Available records
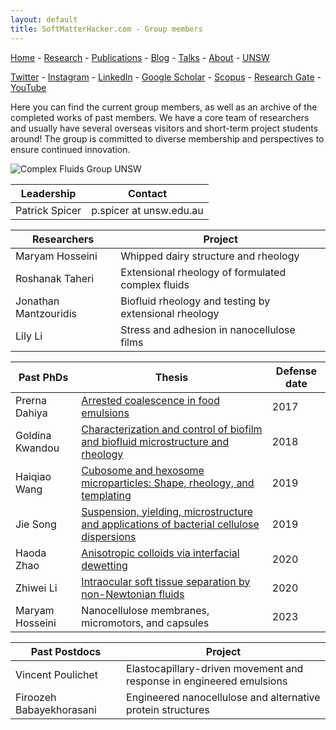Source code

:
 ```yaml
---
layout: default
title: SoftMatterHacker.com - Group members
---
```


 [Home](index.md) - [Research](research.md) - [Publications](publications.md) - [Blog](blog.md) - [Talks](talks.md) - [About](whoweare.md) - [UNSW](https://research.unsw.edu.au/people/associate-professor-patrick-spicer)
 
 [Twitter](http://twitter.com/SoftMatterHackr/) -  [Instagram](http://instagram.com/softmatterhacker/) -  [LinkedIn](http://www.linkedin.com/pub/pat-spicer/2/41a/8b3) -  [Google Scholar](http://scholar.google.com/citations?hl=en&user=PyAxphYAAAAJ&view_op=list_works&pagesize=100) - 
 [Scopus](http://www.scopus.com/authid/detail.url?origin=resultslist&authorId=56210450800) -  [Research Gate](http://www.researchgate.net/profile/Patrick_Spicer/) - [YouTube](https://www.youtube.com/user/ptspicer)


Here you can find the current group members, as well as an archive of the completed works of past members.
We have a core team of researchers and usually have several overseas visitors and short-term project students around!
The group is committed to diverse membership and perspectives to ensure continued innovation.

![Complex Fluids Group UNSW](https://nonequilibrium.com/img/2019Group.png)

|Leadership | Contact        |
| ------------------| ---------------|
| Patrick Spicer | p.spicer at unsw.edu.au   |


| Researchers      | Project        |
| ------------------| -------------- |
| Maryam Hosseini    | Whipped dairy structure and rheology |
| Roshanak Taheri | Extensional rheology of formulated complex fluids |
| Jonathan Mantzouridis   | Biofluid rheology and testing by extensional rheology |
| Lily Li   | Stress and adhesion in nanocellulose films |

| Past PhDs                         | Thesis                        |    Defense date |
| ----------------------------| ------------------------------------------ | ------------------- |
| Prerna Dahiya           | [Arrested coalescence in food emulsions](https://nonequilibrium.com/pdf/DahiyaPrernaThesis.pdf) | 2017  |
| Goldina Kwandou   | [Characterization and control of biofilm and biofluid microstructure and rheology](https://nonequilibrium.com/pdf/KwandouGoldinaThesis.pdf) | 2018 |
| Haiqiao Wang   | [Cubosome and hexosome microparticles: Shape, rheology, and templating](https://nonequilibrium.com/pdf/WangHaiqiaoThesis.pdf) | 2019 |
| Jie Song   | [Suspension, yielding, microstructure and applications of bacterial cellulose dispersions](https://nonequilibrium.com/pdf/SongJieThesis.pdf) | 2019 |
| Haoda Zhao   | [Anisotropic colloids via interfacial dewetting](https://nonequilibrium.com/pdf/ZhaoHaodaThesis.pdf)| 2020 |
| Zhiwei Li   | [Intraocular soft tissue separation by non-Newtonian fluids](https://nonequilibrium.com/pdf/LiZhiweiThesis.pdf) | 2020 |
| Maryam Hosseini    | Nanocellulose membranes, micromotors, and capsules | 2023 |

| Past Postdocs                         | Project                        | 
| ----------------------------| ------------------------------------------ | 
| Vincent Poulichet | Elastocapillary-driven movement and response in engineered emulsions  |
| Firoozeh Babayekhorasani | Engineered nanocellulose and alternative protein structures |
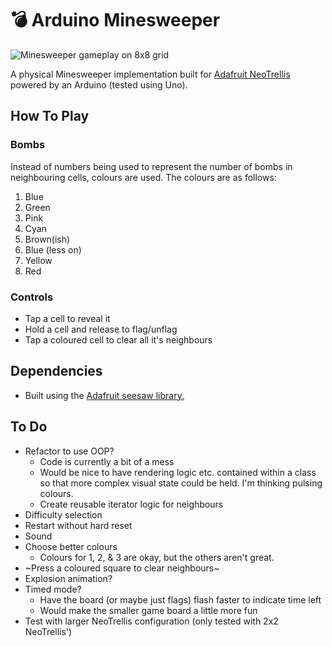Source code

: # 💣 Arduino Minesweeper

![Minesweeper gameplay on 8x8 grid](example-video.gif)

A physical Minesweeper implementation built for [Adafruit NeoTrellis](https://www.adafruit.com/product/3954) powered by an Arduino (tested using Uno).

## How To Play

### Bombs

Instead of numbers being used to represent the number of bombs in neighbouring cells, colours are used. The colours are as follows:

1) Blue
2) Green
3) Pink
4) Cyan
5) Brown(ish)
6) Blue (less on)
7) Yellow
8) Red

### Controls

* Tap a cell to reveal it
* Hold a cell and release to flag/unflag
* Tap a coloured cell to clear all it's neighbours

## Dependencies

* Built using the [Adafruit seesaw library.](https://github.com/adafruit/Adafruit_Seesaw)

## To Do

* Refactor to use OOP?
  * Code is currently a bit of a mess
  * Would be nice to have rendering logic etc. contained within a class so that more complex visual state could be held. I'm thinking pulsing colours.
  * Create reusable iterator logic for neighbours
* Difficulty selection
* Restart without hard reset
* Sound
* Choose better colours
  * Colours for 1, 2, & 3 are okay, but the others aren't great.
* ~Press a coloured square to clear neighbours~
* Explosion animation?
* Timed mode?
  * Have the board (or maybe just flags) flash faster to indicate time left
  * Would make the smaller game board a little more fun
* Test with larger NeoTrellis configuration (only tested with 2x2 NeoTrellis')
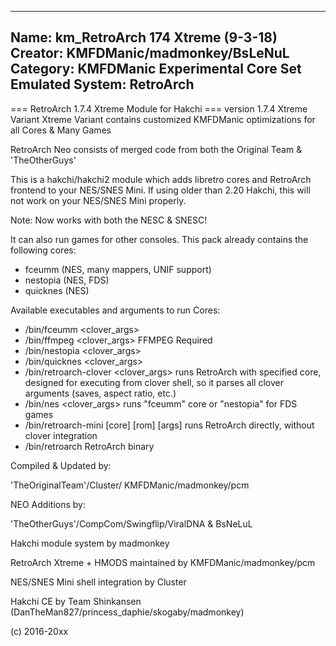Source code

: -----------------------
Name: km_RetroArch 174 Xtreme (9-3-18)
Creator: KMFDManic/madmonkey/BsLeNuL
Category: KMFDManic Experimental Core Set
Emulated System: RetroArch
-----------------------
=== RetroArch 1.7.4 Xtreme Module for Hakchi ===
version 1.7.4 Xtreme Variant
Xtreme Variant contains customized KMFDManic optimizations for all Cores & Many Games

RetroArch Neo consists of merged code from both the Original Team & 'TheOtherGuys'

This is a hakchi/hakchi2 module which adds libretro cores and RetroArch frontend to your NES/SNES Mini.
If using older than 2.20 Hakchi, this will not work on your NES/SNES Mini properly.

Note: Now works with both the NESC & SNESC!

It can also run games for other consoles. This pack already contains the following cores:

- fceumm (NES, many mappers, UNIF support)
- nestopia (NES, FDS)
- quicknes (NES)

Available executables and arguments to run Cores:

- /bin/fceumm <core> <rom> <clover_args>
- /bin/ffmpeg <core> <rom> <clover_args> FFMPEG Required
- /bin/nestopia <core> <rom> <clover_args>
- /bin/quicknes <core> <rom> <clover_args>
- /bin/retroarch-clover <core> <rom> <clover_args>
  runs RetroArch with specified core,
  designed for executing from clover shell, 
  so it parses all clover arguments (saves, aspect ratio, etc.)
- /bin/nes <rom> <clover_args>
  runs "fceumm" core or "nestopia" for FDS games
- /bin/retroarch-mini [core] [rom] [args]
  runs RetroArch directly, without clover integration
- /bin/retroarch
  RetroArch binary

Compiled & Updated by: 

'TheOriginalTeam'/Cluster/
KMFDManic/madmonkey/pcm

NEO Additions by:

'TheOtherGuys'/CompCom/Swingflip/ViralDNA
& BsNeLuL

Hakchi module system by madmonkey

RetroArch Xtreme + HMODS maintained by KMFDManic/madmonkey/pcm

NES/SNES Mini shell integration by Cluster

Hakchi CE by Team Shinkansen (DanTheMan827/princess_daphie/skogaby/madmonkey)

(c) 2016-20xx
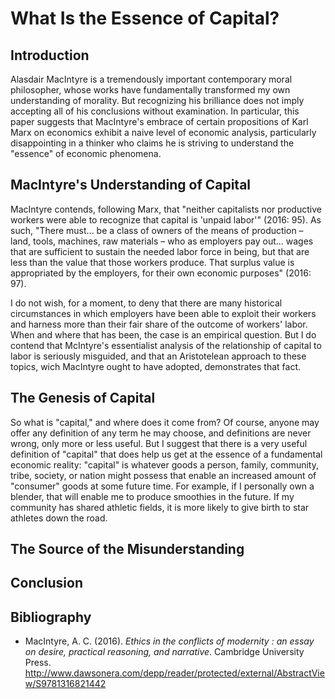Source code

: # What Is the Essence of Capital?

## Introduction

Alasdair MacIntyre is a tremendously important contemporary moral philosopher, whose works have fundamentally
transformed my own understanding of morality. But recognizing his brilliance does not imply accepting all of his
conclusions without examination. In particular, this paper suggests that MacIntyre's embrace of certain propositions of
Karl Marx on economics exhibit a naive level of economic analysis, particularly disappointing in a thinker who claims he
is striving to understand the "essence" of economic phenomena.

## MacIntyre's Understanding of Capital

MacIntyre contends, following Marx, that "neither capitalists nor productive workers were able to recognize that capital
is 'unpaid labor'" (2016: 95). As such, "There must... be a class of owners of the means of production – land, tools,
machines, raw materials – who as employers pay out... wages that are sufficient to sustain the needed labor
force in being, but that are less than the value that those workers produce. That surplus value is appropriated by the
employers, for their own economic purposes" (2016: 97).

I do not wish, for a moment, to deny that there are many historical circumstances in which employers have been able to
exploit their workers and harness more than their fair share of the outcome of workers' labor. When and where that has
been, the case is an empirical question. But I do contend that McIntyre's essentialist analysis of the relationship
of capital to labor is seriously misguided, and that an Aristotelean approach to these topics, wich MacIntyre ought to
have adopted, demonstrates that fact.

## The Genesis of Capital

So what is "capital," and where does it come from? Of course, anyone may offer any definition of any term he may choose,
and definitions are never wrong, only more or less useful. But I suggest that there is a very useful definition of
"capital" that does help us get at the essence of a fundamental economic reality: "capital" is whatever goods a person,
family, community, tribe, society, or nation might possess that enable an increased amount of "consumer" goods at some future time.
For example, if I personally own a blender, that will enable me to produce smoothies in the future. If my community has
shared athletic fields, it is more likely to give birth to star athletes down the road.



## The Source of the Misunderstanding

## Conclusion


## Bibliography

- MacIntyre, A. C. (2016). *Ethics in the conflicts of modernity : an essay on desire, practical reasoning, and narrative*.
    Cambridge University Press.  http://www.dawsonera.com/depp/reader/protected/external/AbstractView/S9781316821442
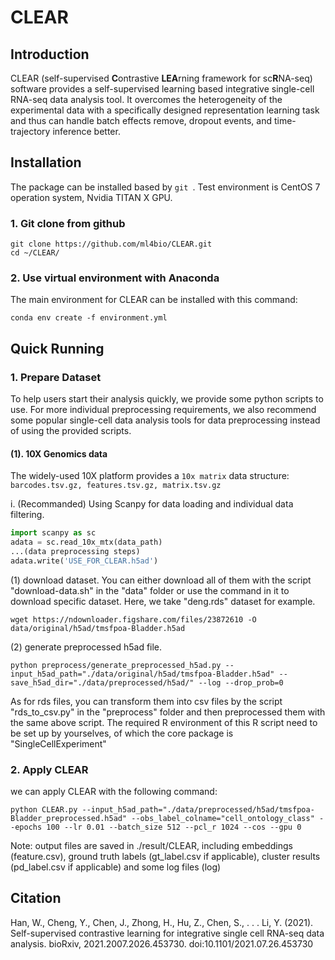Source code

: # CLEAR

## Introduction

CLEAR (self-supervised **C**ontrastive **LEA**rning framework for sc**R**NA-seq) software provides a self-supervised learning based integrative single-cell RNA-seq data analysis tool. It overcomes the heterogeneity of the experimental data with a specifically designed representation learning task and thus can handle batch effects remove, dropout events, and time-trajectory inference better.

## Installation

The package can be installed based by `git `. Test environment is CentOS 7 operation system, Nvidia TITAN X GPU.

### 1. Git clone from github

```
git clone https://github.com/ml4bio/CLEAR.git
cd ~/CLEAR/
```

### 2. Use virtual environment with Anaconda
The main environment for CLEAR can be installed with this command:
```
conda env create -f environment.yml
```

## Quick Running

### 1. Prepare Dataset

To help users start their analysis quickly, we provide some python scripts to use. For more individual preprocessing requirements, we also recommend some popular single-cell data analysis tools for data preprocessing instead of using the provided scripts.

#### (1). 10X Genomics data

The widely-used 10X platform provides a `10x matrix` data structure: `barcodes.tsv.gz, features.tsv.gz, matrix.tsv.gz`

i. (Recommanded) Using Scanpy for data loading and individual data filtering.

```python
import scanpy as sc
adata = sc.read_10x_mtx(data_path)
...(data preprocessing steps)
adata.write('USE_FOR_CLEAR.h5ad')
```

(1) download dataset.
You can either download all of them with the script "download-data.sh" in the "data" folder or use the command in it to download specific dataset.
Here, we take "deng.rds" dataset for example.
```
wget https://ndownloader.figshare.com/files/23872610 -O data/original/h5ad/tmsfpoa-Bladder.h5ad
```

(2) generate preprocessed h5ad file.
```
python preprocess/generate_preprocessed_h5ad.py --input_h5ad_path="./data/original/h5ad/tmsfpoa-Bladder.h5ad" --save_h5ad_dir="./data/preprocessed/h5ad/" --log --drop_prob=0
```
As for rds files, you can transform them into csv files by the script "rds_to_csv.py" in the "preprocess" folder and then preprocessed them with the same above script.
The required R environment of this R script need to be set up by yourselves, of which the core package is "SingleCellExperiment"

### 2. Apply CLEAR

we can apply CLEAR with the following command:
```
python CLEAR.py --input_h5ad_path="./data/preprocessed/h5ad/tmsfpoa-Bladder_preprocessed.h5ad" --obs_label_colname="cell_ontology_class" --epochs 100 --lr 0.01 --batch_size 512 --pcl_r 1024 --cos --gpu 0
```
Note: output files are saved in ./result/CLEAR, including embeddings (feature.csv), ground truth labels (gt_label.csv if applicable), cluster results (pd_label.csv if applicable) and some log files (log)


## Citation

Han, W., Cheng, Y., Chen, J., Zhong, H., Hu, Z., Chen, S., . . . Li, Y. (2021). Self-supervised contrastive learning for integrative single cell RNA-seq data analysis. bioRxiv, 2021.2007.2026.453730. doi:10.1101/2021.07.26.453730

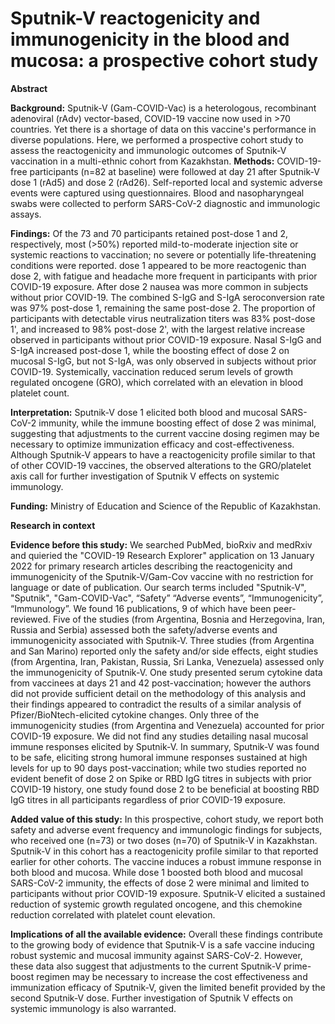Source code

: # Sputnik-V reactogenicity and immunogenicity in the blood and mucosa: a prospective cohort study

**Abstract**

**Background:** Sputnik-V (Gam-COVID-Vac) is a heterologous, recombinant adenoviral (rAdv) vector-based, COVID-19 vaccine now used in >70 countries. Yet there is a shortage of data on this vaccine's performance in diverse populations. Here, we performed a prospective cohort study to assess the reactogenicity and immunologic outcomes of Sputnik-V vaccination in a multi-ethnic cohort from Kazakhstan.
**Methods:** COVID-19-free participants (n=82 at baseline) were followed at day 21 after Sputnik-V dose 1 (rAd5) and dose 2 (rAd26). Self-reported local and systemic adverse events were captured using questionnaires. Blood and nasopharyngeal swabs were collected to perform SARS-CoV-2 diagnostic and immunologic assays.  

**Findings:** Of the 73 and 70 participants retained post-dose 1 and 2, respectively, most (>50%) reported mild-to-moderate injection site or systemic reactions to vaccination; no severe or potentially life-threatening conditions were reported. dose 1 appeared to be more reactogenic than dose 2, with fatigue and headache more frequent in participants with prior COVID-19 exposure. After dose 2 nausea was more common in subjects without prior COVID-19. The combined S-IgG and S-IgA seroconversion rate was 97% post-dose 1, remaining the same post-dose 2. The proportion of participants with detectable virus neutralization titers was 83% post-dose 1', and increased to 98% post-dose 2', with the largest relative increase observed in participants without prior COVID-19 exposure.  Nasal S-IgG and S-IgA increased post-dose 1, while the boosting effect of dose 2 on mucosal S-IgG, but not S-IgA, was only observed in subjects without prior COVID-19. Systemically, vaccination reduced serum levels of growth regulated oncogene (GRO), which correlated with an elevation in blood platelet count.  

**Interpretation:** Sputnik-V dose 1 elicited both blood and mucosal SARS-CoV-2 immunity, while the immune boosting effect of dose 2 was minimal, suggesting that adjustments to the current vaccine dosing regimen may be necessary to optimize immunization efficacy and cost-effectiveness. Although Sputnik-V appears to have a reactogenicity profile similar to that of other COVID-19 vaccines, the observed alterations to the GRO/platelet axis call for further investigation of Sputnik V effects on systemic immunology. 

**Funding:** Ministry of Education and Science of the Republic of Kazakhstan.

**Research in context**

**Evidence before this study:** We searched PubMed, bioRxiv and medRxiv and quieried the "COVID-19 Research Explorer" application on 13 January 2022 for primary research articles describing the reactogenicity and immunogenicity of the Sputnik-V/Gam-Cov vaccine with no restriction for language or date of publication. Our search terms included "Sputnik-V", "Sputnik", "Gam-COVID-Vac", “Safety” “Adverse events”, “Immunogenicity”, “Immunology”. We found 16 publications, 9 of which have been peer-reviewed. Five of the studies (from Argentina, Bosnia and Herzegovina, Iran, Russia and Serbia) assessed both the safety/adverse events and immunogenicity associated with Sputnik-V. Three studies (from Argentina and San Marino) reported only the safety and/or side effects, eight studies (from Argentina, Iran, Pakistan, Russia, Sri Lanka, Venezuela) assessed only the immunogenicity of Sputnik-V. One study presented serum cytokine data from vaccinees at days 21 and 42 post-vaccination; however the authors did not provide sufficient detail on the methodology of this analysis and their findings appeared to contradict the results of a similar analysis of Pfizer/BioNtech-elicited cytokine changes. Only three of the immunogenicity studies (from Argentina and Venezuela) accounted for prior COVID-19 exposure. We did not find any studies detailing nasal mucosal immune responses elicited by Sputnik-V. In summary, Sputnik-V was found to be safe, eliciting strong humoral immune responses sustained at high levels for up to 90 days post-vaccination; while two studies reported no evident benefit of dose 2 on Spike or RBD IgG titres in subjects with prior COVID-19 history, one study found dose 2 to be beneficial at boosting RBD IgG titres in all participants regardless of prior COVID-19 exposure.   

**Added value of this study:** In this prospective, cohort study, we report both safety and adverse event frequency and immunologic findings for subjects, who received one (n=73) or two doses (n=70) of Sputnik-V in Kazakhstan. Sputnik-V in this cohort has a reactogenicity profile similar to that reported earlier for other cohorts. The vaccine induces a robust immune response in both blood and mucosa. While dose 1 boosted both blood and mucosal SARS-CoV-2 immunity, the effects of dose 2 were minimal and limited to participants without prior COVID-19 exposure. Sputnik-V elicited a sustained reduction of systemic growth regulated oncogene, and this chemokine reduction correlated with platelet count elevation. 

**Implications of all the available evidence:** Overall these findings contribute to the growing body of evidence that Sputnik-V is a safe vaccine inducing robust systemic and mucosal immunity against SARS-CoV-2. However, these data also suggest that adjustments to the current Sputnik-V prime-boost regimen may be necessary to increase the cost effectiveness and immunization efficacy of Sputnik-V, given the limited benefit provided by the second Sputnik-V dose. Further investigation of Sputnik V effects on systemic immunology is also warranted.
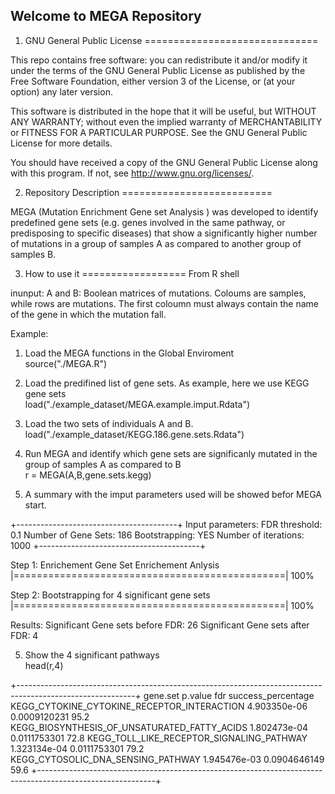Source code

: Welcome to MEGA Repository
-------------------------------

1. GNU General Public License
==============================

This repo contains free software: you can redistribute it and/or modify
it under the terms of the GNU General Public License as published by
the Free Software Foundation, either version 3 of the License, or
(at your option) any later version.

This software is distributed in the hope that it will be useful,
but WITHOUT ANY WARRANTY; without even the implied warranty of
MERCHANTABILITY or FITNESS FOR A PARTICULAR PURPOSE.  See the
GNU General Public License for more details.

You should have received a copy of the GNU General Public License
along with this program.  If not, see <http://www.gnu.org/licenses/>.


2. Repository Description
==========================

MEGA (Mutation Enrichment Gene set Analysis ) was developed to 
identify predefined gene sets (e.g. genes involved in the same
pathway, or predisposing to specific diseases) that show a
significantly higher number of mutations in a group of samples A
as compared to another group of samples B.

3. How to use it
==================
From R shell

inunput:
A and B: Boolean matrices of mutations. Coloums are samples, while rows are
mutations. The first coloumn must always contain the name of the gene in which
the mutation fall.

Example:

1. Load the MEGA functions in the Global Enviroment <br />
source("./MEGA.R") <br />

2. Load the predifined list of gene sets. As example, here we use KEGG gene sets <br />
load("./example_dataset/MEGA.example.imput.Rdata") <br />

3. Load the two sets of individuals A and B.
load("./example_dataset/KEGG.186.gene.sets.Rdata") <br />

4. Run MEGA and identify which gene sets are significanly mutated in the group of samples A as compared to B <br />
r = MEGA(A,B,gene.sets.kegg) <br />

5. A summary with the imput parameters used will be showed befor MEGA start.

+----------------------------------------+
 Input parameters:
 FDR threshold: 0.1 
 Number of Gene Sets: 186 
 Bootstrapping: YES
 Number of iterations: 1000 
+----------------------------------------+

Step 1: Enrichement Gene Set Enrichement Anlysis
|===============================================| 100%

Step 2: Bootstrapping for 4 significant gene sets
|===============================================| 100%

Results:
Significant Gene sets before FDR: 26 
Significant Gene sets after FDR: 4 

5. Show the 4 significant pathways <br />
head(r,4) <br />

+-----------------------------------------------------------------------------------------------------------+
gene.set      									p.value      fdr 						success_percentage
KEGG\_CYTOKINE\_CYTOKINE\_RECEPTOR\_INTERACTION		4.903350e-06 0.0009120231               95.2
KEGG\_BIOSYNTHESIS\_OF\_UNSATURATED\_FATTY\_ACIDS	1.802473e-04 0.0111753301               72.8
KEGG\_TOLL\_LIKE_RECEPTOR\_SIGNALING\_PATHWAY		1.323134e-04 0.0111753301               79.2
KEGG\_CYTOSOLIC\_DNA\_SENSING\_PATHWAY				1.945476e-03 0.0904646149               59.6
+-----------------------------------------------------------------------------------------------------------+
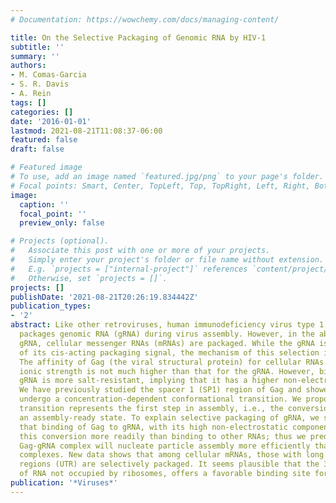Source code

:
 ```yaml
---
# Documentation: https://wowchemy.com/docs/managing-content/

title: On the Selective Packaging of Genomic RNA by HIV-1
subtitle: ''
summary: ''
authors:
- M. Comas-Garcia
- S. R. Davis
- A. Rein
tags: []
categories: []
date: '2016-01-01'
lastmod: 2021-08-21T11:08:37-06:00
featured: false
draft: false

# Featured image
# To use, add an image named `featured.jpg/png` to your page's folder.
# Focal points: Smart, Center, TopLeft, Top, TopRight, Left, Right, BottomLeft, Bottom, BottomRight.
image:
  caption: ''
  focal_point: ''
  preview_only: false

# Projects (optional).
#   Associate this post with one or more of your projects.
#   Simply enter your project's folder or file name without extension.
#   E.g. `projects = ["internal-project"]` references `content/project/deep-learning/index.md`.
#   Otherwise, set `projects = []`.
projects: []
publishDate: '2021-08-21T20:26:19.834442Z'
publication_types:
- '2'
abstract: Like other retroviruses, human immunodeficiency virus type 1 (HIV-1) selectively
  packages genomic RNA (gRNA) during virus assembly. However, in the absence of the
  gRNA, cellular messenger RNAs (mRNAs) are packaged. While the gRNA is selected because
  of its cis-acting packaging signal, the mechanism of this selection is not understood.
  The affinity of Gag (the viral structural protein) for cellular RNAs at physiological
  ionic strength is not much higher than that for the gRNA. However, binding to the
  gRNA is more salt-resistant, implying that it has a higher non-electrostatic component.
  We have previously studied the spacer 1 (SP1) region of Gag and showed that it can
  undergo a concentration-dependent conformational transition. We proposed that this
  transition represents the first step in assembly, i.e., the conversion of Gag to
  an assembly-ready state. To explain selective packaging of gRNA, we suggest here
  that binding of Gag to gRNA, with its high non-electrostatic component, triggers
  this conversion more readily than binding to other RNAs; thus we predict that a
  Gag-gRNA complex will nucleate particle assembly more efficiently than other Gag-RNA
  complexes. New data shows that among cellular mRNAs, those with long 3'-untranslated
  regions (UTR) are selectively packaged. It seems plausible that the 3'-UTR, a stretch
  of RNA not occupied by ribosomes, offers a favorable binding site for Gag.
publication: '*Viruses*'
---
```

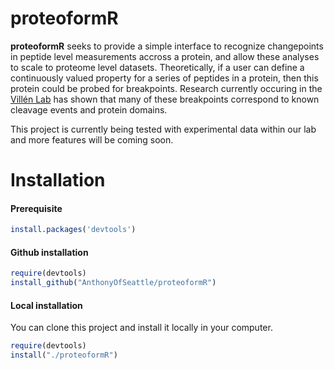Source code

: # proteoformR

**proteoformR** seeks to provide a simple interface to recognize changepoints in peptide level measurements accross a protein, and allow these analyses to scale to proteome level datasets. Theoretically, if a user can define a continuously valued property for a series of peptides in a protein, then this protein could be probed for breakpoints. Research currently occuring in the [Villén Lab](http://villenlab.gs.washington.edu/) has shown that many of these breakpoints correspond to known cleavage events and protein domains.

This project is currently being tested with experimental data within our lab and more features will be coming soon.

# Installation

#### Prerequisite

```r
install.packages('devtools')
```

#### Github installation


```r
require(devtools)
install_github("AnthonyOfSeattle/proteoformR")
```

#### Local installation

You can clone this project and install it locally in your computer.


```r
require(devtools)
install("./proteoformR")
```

What you are asked to do
Counting the lines of the material that hold the string "integrative", state the total and nothing besides.

Final answer
2